Directive:
Scan the data below and state the number of lines that include the word "Francisco", adding no comment.

------ Recorded information

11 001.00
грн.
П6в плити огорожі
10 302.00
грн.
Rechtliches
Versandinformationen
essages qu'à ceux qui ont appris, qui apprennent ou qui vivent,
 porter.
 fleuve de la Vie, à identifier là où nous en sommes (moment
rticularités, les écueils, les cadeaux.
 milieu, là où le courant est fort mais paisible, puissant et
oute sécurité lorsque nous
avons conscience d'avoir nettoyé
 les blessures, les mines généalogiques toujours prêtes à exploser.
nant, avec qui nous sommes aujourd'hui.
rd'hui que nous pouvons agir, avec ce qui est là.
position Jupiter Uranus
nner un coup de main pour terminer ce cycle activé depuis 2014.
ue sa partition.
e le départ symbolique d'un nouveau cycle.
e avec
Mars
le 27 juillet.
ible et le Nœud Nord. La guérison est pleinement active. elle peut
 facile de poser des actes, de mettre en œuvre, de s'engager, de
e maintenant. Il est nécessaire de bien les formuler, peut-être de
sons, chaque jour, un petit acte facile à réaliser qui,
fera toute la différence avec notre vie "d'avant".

------------
------ Recorded information

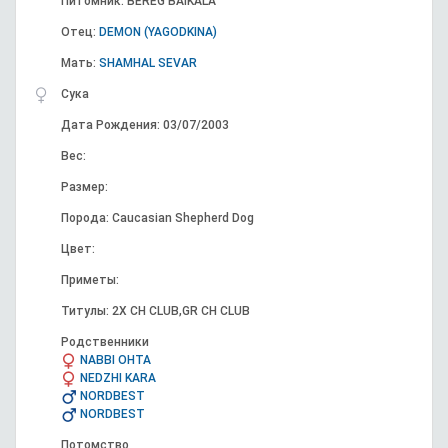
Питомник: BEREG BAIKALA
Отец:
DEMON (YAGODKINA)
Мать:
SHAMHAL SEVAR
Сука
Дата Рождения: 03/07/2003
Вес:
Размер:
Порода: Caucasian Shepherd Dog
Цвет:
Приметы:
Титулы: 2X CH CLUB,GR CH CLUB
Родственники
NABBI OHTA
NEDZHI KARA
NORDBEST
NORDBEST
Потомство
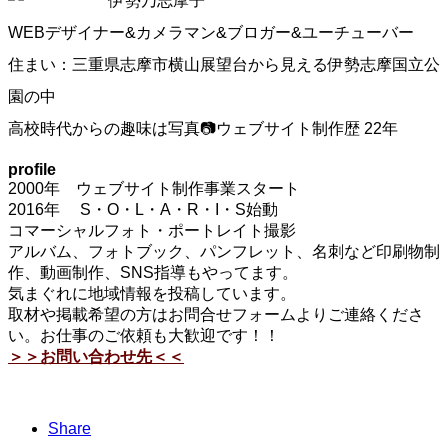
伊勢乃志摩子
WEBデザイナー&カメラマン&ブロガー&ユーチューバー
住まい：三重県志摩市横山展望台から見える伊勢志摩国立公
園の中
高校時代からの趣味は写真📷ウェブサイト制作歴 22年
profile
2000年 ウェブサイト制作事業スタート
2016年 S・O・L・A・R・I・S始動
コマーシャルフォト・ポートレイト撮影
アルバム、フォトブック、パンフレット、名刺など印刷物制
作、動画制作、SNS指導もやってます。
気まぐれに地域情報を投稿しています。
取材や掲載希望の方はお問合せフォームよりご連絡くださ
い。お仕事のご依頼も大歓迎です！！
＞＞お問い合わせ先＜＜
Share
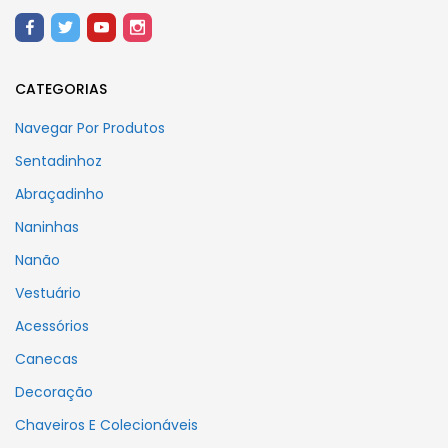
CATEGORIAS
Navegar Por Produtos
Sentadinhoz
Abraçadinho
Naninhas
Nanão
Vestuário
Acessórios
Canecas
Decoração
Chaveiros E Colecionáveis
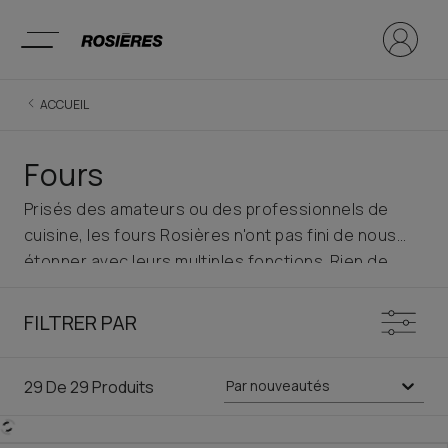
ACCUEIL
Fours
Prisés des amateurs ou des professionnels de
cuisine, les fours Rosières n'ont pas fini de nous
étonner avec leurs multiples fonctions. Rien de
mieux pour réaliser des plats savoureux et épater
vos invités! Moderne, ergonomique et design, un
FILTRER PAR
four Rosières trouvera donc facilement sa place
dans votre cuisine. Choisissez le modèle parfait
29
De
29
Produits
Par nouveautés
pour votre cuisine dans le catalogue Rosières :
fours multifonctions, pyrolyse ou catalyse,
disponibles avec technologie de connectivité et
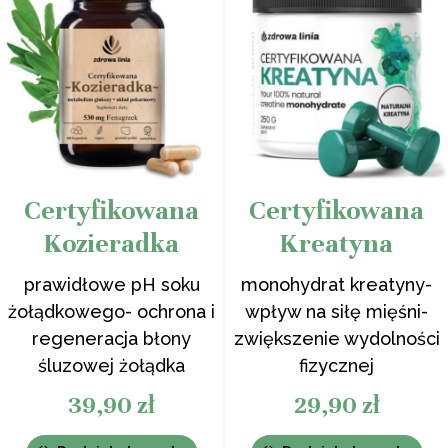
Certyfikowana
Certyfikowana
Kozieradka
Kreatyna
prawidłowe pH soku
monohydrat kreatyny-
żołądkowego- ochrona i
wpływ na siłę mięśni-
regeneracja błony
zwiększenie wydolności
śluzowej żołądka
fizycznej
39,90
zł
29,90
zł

------------
------ Recorded information

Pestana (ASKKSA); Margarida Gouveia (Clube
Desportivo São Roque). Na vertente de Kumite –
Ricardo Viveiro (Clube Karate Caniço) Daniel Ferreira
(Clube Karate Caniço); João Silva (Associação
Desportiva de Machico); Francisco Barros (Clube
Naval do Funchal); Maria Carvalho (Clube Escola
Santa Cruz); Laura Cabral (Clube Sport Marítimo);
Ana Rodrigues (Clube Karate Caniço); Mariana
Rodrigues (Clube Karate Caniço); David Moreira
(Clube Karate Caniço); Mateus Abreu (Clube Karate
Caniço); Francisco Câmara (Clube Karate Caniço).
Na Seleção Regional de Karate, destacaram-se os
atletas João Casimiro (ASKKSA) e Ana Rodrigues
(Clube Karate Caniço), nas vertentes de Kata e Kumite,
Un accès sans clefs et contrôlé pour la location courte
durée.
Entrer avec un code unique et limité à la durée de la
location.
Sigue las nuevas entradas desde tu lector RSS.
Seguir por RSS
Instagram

------------

Task result:
2